- [To do]:
All lines from the one containing "white sign on post: 2164" through the end of the data below must be reproduced exactly, and no others.

- [Supplied material]:
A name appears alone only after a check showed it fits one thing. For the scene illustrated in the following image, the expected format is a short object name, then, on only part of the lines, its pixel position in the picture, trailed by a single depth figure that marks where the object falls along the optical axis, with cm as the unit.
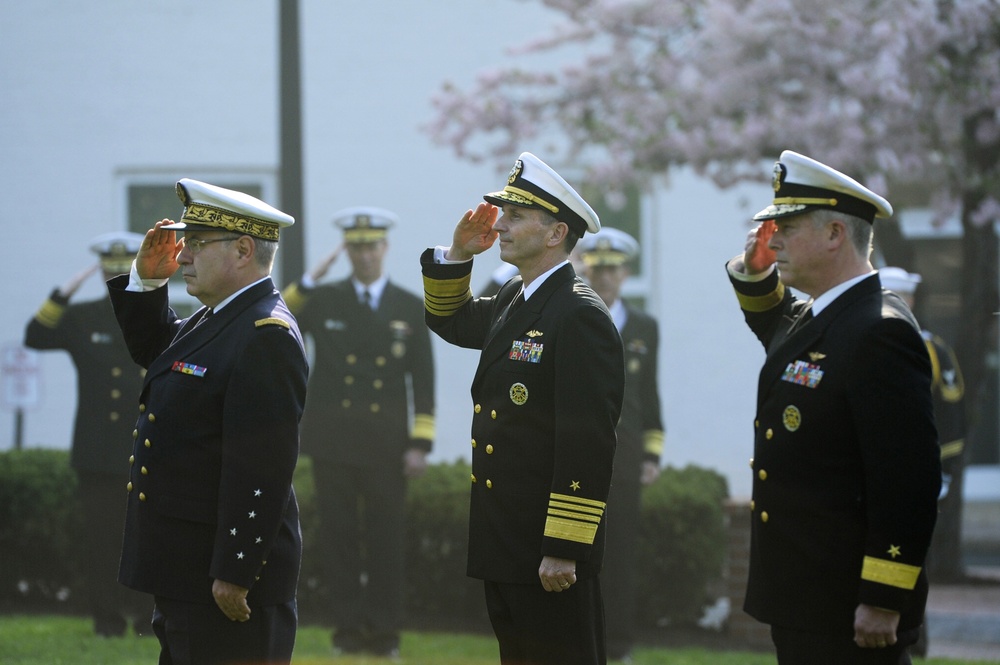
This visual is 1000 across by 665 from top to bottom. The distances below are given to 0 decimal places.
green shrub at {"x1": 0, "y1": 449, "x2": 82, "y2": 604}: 1761
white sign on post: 2164
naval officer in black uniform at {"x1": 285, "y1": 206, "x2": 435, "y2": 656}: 1576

- [Expected output]:
white sign on post: 2164
naval officer in black uniform at {"x1": 285, "y1": 206, "x2": 435, "y2": 656}: 1576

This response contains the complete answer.